The study shows that COVID-19 vaccination is associated with small, temporary increases in menstrual cycle length during vaccination cycles, with effects concentrated when doses occur in the follicular phase. Cycles typically returned to pre-vaccination length within 1–2 cycles. The probability of experiencing a clinically long cycle (≥38 days) increased during vaccination cycles but did not persist across subsequent cycles. A second mRNA dose administered in the luteal phase was associated with a shorter cycle, underscoring the importance of timing relative to menstrual phase. The magnitude of observed changes falls well within normal intra-individual variability (<8 days difference between shortest and longest cycles is considered normal by FIGO), suggesting limited clinical impact for most individuals. Potential mechanisms may involve immune-driven inflammation affecting hypothalamic–pituitary–ovarian axis signaling, prolonging follicular recruitment (leading to longer cycles) or altering endometrial stability in the luteal phase (shortening cycles). Overall, results support vaccine safety regarding menstrual timing and provide nuanced information for counseling: any changes are minor and transient.

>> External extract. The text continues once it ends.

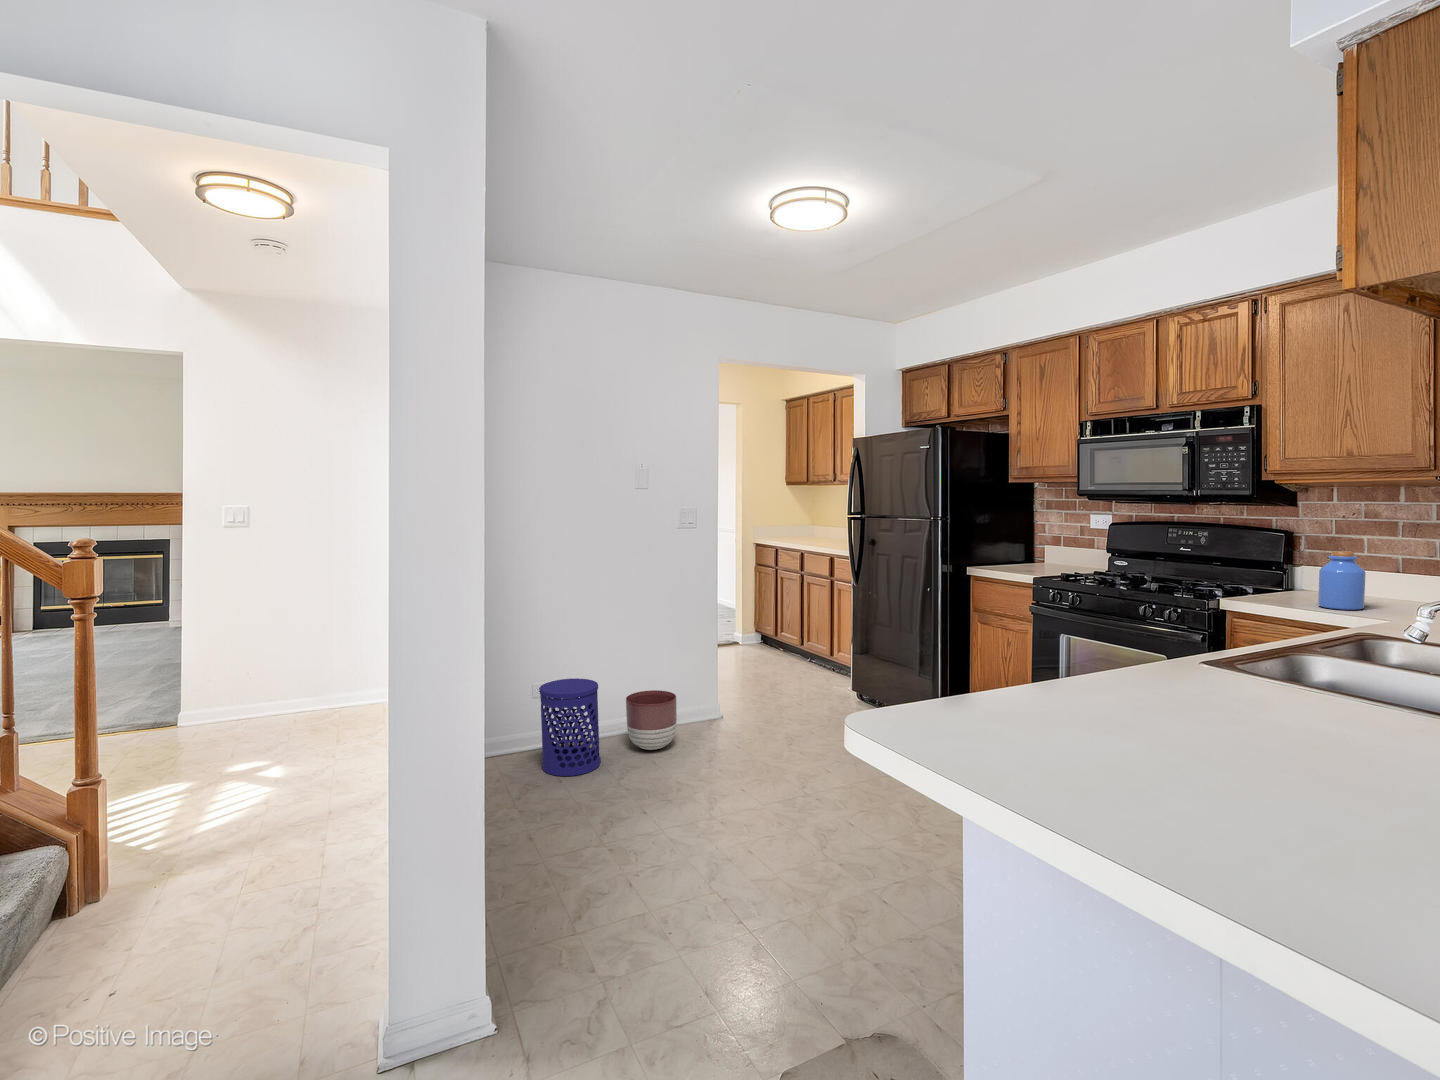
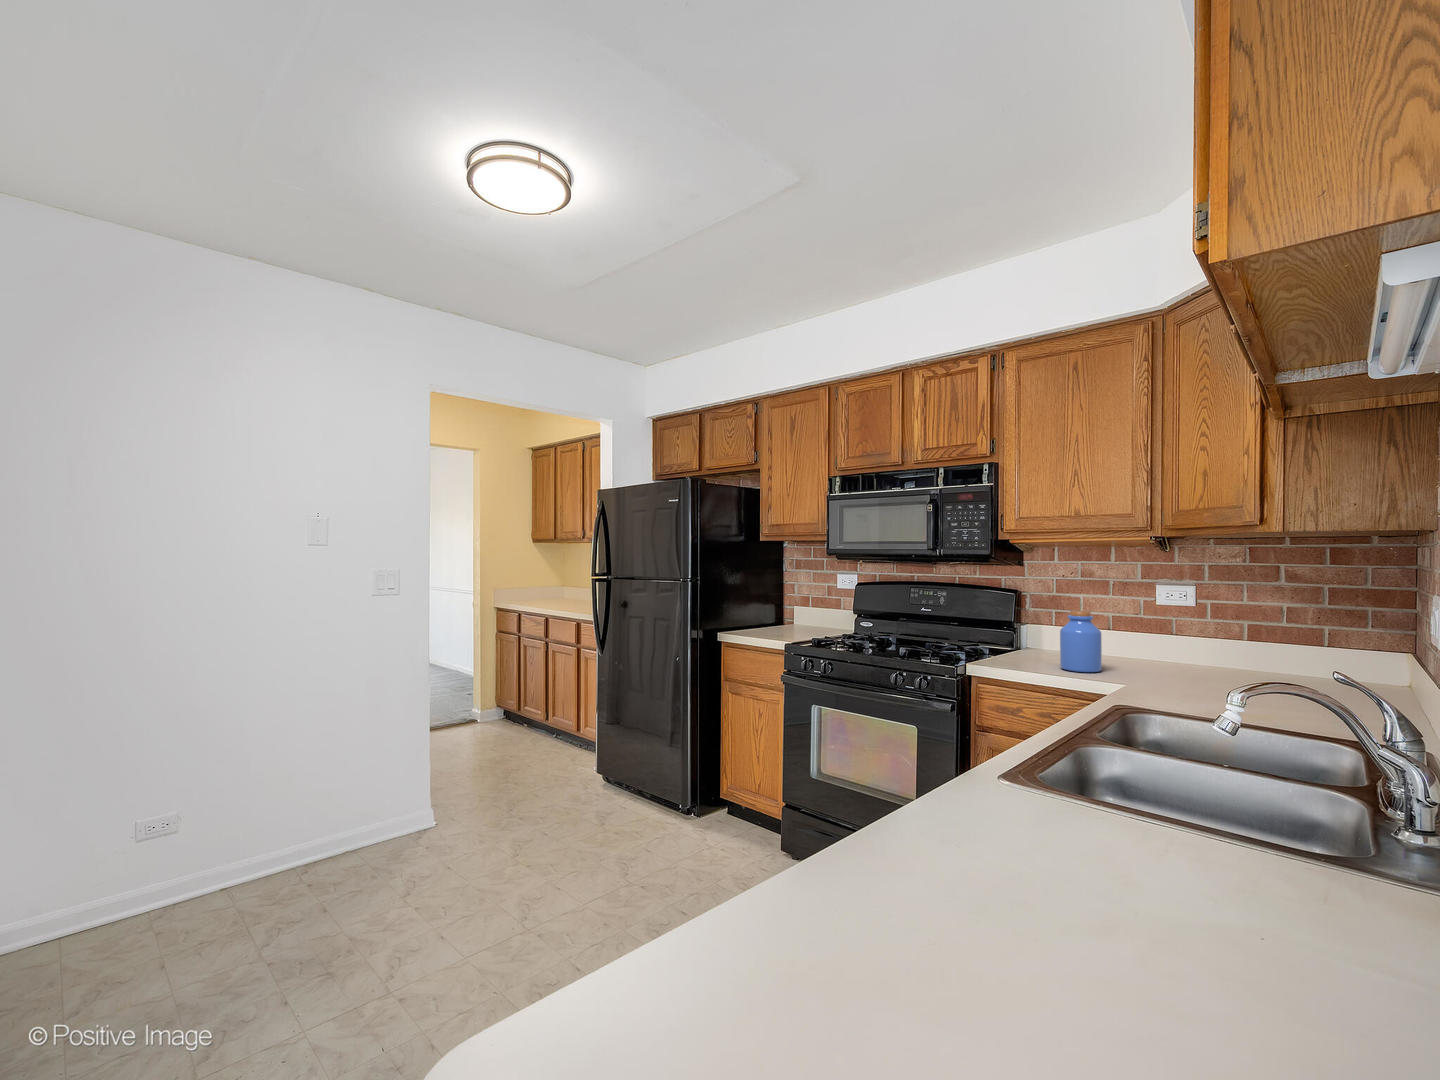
waste bin: present [539,678,601,776] -> none [106,794,217,952]
planter: present [626,690,677,750] -> none [269,799,349,886]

COVID-19 vaccination is associated with a very small, time-limited increase in menstrual cycle length, particularly when doses are received in the follicular phase; cycles typically normalize within one to two cycles post-vaccination. The findings align with prior reports and indicate that such menstrual changes should not discourage vaccination. Future research should investigate biological mechanisms (e.g., inflammatory pathways and HPO axis responses), characterize potential susceptible subgroups (e.g., those with preexisting menstrual or endocrine conditions), assess outcomes beyond cycle length (e.g., flow characteristics), validate menstrual phase with hormonal measures, and further evaluate scenarios with two doses within a single cycle or short inter-dose intervals.

- Self-reported vaccination details and menstrual tracking may introduce measurement error; limited information on user tracking behavior could affect accuracy, though fixed-effects models mitigate between-participant biases. - Analysis focused on mean cycle length and could not identify subpopulations (e.g., with preexisting conditions) who might experience larger effects. - Potential length-time bias: individuals might be more likely to receive vaccination during longer cycles, possibly biasing associations toward increased length. - Menstrual phase was inferred (luteal defined as 14 days before next cycle) without hormonal confirmation, potentially impacting phase-specific estimates. - Exclusion of cycles with two doses in a single cycle and cycles between doses from main analyses; these scenarios have definitional constraints on cycle length that complicate interpretation. - Limited data on other menstrual characteristics (e.g., flow, symptoms); hormone levels were not measured. - Residual confounding by unmeasured time-varying factors cannot be entirely excluded, though analyses adjusted for age, BMI, seasonality and included participant fixed effects. - Generalizability may be limited to U.S. iPhone users; results may not extend to all populations. - Some participants’ infection status was incomplete; however, restricting to those never testing positive for COVID-19 yielded consistent results.